Na sexta-feira, 24, o Departamento de Políticas Para a Pessoa com Deficiência e Direitos Humanos (DPCDH), da Secretaria de Desenvolvimento Social (SDS), realizou o programa “Algo em (In)Comum”, que trouxe para debate o tema “Beleza sem Preconceitos”. Lá, foi promovida roda de conversa, onde foram discutidos assuntos como moda, beleza da pessoa com deficiência (PCD) e seus desafios em se mostrarem e serem vistas como pessoas bonitas, apesar de suas diferenças.

Integrantes do projeto “Bonito é ser Como sou”, a blogueira e maquiadora Letícia Miranda, o fotógrafo Dênis Saramelo e o videomaker André Ferreira, que realizam ensaios fotográficos com pessoas de diferentes biotipos e com histórias de superação, participaram do evento.

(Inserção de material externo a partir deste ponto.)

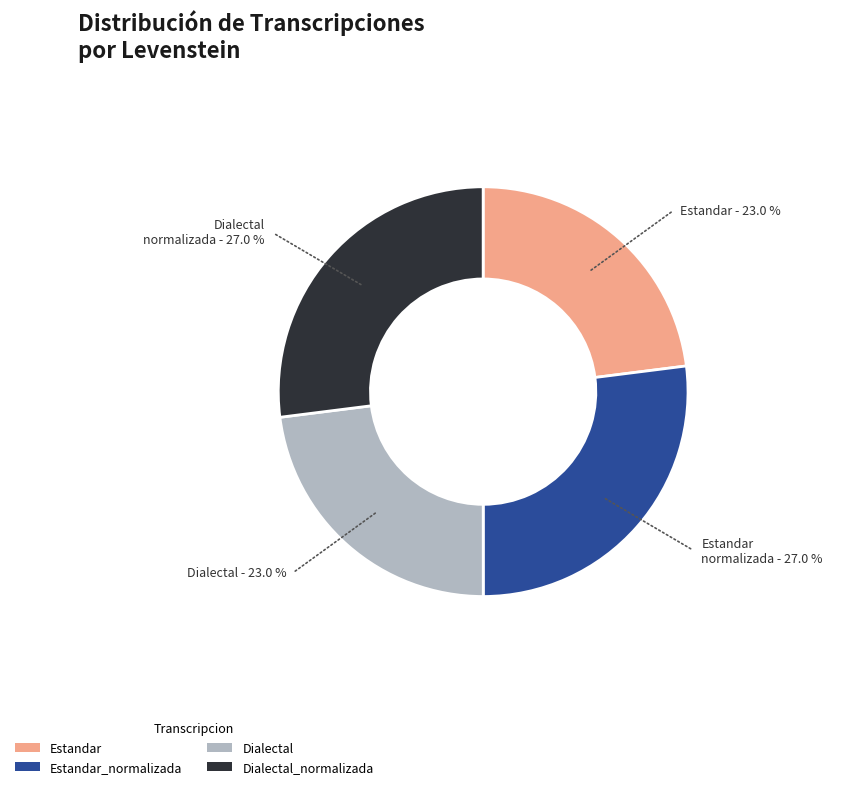

What percentage do Estandar and Dialectal_normalizada together represent?

50.0%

Os participantes da reunião puderam assistir, em primeira mão, o vídeo do ensaio realizado com a gerente do DPCDH, Thais Altomar.

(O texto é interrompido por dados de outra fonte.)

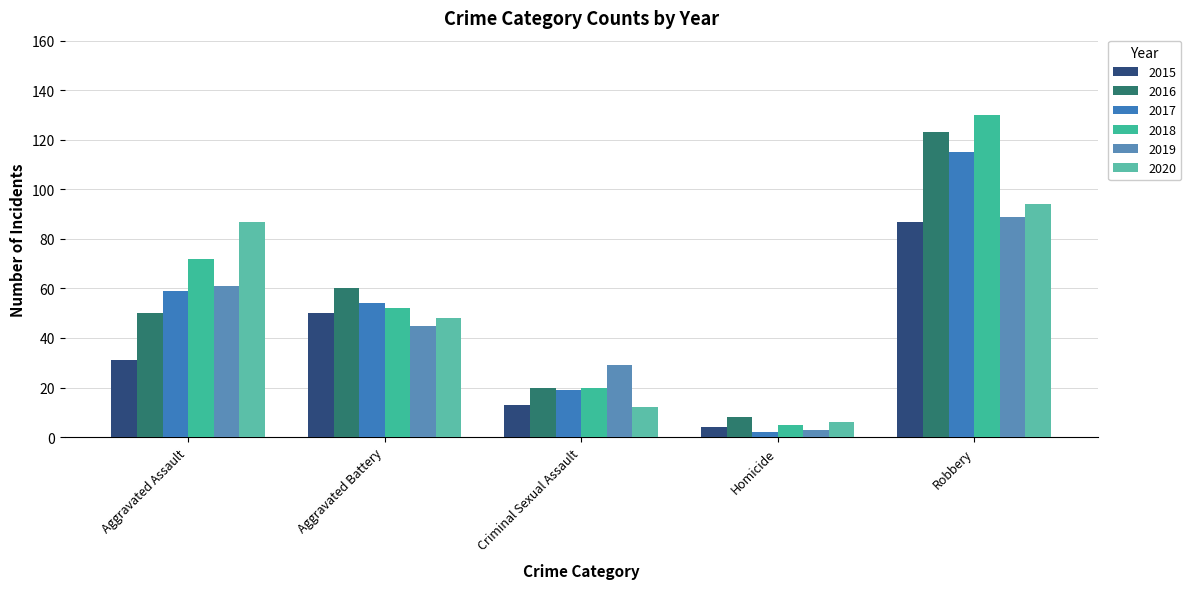

What are all the series names shown in the legend?

2015, 2016, 2017, 2018, 2019, 2020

Segundo ela, a proposta do tema é para ajudar a quebrar as barreiras impostas pela sociedade: “A gente não só quebra barreiras, mas também, padrões. Beleza é a gente que inventa.”

A designer de joias Cláudia Assis participou pela primeira vez do “Algo em (In)Comum” e também foi modelo do “Bonito é ser Como sou”. Para ela, é sempre importante falar sobre esse assunto, como forma de conscientização da sociedade: “Somos pessoas comuns, temos nossas dificuldades, mas também nossas características, que nos tornam bonitas, apesar da deficiência”.

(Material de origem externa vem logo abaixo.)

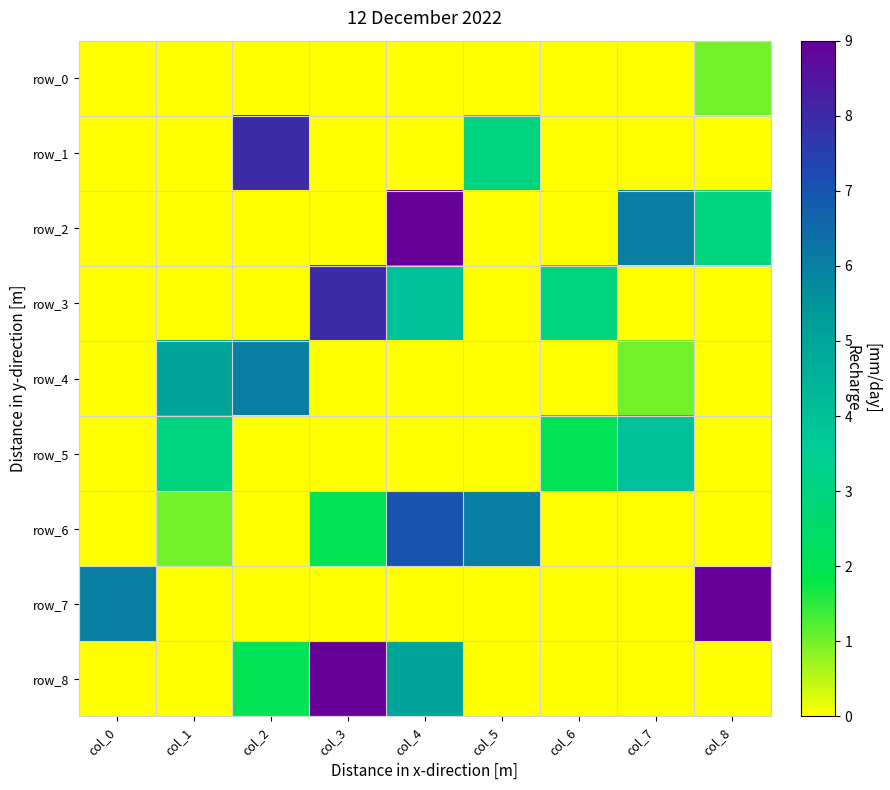

What is the difference between the maximum and second lowest values in the row_0 series?

1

Segundo a maquiadora do projeto, Letícia Miranda, as pessoas não conhecem muito bem o “universo” das PCDs, e participar do Algo em (In)Comum e do projeto, a ajudou a conhecer um pouco mais sobre esse público: “O ensaio fotográfico pretende ajudar, também, na autoestima dessas pessoas. Pretendemos continuar a realizá-lo, com histórias diferentes, já que teve grande aceitação do público”.

O estudante de moda Edson da Silva Paula, criador da marca “Monarca Moda Irrestrita”, de roupas voltadas para PCDs, marcou presença e levantou debates importantes durante a reunião: “Mais do que roupas confortáveis, as PCDs precisam de vestuário acessível, que lhes conceda autonomia e conforto, mas, também, beleza na hora de se vestir”. Também estavam presentes funcionários do DPCDH, da SDS, PCDs e seus familiares.